## Start Information shown

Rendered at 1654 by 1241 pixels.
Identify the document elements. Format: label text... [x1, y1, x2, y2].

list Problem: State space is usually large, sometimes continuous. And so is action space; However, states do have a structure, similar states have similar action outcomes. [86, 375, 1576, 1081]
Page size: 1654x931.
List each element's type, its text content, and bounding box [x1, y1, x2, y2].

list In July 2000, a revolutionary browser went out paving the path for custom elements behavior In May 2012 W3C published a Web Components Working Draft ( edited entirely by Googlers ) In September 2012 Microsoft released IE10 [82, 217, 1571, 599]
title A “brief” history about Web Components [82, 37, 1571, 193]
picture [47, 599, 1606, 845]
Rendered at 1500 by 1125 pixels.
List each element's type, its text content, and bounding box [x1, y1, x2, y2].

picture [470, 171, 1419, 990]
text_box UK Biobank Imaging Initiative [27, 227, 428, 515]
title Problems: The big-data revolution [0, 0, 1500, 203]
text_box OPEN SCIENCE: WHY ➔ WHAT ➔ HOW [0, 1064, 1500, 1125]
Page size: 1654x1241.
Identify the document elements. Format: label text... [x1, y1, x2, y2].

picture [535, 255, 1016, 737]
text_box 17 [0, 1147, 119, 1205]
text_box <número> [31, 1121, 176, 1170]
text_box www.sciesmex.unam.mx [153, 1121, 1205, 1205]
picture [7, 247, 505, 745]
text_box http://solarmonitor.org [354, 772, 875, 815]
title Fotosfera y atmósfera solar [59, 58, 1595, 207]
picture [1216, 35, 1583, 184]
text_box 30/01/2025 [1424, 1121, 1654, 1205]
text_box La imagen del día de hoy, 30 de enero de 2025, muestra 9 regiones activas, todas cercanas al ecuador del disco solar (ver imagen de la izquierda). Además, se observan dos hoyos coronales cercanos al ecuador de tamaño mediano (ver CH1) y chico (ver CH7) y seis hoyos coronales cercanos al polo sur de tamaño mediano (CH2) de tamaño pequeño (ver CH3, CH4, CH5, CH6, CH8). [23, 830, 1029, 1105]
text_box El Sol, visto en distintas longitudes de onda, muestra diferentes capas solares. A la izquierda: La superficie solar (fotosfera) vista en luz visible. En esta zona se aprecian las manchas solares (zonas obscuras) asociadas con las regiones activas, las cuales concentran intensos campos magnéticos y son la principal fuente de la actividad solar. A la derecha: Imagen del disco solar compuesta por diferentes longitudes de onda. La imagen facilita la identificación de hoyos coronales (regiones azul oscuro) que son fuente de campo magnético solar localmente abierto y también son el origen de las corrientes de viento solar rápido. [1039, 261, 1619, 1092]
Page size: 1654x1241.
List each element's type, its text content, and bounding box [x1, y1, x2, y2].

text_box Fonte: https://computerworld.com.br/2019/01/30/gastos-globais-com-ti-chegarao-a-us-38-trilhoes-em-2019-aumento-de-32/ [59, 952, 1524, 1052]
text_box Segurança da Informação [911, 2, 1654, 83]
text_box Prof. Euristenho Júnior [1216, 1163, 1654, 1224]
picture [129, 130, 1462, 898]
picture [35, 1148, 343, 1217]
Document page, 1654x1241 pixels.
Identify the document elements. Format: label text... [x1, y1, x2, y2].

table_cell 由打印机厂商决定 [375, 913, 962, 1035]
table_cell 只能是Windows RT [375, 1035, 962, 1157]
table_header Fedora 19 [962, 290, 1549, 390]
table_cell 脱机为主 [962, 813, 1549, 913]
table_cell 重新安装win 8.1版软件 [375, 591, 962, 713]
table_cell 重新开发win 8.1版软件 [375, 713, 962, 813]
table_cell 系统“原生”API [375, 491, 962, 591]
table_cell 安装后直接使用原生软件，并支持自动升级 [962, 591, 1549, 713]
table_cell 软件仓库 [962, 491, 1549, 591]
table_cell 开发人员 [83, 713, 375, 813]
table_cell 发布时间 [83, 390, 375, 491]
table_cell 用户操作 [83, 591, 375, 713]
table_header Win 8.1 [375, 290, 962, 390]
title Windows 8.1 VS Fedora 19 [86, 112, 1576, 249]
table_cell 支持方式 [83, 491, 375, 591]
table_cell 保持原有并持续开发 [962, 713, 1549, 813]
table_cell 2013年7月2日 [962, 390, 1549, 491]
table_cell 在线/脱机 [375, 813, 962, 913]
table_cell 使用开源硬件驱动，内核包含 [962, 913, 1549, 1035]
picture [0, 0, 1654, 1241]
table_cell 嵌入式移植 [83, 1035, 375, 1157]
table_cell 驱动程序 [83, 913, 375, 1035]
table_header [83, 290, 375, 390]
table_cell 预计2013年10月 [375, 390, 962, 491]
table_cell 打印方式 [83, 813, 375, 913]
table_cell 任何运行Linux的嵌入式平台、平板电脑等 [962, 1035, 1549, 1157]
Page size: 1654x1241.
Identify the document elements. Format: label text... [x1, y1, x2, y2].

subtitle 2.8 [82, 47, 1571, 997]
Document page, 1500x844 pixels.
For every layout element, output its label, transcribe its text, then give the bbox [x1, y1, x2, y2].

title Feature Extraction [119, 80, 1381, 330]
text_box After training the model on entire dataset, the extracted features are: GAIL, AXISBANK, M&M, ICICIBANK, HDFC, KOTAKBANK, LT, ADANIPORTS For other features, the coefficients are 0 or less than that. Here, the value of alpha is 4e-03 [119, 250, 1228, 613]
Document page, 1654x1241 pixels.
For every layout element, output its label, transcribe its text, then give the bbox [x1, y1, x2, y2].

## End Information shown

__Instructions to follow__: Rewrite the material above with "Page size" renamed to "Canvas size" everywhere it occurs, leaving every other line and word unchanged.

__Final answer__:
Rendered at 1654 by 1241 pixels.
Identify the document elements. Format: label text... [x1, y1, x2, y2].

list Problem: State space is usually large, sometimes continuous. And so is action space; However, states do have a structure, similar states have similar action outcomes. [86, 375, 1576, 1081]
Canvas size: 1654x931.
List each element's type, its text content, and bounding box [x1, y1, x2, y2].

list In July 2000, a revolutionary browser went out paving the path for custom elements behavior In May 2012 W3C published a Web Components Working Draft ( edited entirely by Googlers ) In September 2012 Microsoft released IE10 [82, 217, 1571, 599]
title A “brief” history about Web Components [82, 37, 1571, 193]
picture [47, 599, 1606, 845]
Rendered at 1500 by 1125 pixels.
List each element's type, its text content, and bounding box [x1, y1, x2, y2].

picture [470, 171, 1419, 990]
text_box UK Biobank Imaging Initiative [27, 227, 428, 515]
title Problems: The big-data revolution [0, 0, 1500, 203]
text_box OPEN SCIENCE: WHY ➔ WHAT ➔ HOW [0, 1064, 1500, 1125]
Canvas size: 1654x1241.
Identify the document elements. Format: label text... [x1, y1, x2, y2].

picture [535, 255, 1016, 737]
text_box 17 [0, 1147, 119, 1205]
text_box <número> [31, 1121, 176, 1170]
text_box www.sciesmex.unam.mx [153, 1121, 1205, 1205]
picture [7, 247, 505, 745]
text_box http://solarmonitor.org [354, 772, 875, 815]
title Fotosfera y atmósfera solar [59, 58, 1595, 207]
picture [1216, 35, 1583, 184]
text_box 30/01/2025 [1424, 1121, 1654, 1205]
text_box La imagen del día de hoy, 30 de enero de 2025, muestra 9 regiones activas, todas cercanas al ecuador del disco solar (ver imagen de la izquierda). Además, se observan dos hoyos coronales cercanos al ecuador de tamaño mediano (ver CH1) y chico (ver CH7) y seis hoyos coronales cercanos al polo sur de tamaño mediano (CH2) de tamaño pequeño (ver CH3, CH4, CH5, CH6, CH8). [23, 830, 1029, 1105]
text_box El Sol, visto en distintas longitudes de onda, muestra diferentes capas solares. A la izquierda: La superficie solar (fotosfera) vista en luz visible. En esta zona se aprecian las manchas solares (zonas obscuras) asociadas con las regiones activas, las cuales concentran intensos campos magnéticos y son la principal fuente de la actividad solar. A la derecha: Imagen del disco solar compuesta por diferentes longitudes de onda. La imagen facilita la identificación de hoyos coronales (regiones azul oscuro) que son fuente de campo magnético solar localmente abierto y también son el origen de las corrientes de viento solar rápido. [1039, 261, 1619, 1092]
Canvas size: 1654x1241.
List each element's type, its text content, and bounding box [x1, y1, x2, y2].

text_box Fonte: https://computerworld.com.br/2019/01/30/gastos-globais-com-ti-chegarao-a-us-38-trilhoes-em-2019-aumento-de-32/ [59, 952, 1524, 1052]
text_box Segurança da Informação [911, 2, 1654, 83]
text_box Prof. Euristenho Júnior [1216, 1163, 1654, 1224]
picture [129, 130, 1462, 898]
picture [35, 1148, 343, 1217]
Document page, 1654x1241 pixels.
Identify the document elements. Format: label text... [x1, y1, x2, y2].

table_cell 由打印机厂商决定 [375, 913, 962, 1035]
table_cell 只能是Windows RT [375, 1035, 962, 1157]
table_header Fedora 19 [962, 290, 1549, 390]
table_cell 脱机为主 [962, 813, 1549, 913]
table_cell 重新安装win 8.1版软件 [375, 591, 962, 713]
table_cell 重新开发win 8.1版软件 [375, 713, 962, 813]
table_cell 系统“原生”API [375, 491, 962, 591]
table_cell 安装后直接使用原生软件，并支持自动升级 [962, 591, 1549, 713]
table_cell 软件仓库 [962, 491, 1549, 591]
table_cell 开发人员 [83, 713, 375, 813]
table_cell 发布时间 [83, 390, 375, 491]
table_cell 用户操作 [83, 591, 375, 713]
table_header Win 8.1 [375, 290, 962, 390]
title Windows 8.1 VS Fedora 19 [86, 112, 1576, 249]
table_cell 支持方式 [83, 491, 375, 591]
table_cell 保持原有并持续开发 [962, 713, 1549, 813]
table_cell 2013年7月2日 [962, 390, 1549, 491]
table_cell 在线/脱机 [375, 813, 962, 913]
table_cell 使用开源硬件驱动，内核包含 [962, 913, 1549, 1035]
picture [0, 0, 1654, 1241]
table_cell 嵌入式移植 [83, 1035, 375, 1157]
table_cell 驱动程序 [83, 913, 375, 1035]
table_header [83, 290, 375, 390]
table_cell 预计2013年10月 [375, 390, 962, 491]
table_cell 打印方式 [83, 813, 375, 913]
table_cell 任何运行Linux的嵌入式平台、平板电脑等 [962, 1035, 1549, 1157]
Canvas size: 1654x1241.
Identify the document elements. Format: label text... [x1, y1, x2, y2].

subtitle 2.8 [82, 47, 1571, 997]
Document page, 1500x844 pixels.
For every layout element, output its label, transcribe its text, then give the bbox [x1, y1, x2, y2].

title Feature Extraction [119, 80, 1381, 330]
text_box After training the model on entire dataset, the extracted features are: GAIL, AXISBANK, M&M, ICICIBANK, HDFC, KOTAKBANK, LT, ADANIPORTS For other features, the coefficients are 0 or less than that. Here, the value of alpha is 4e-03 [119, 250, 1228, 613]
Document page, 1654x1241 pixels.
For every layout element, output its label, transcribe its text, then give the bbox [x1, y1, x2, y2].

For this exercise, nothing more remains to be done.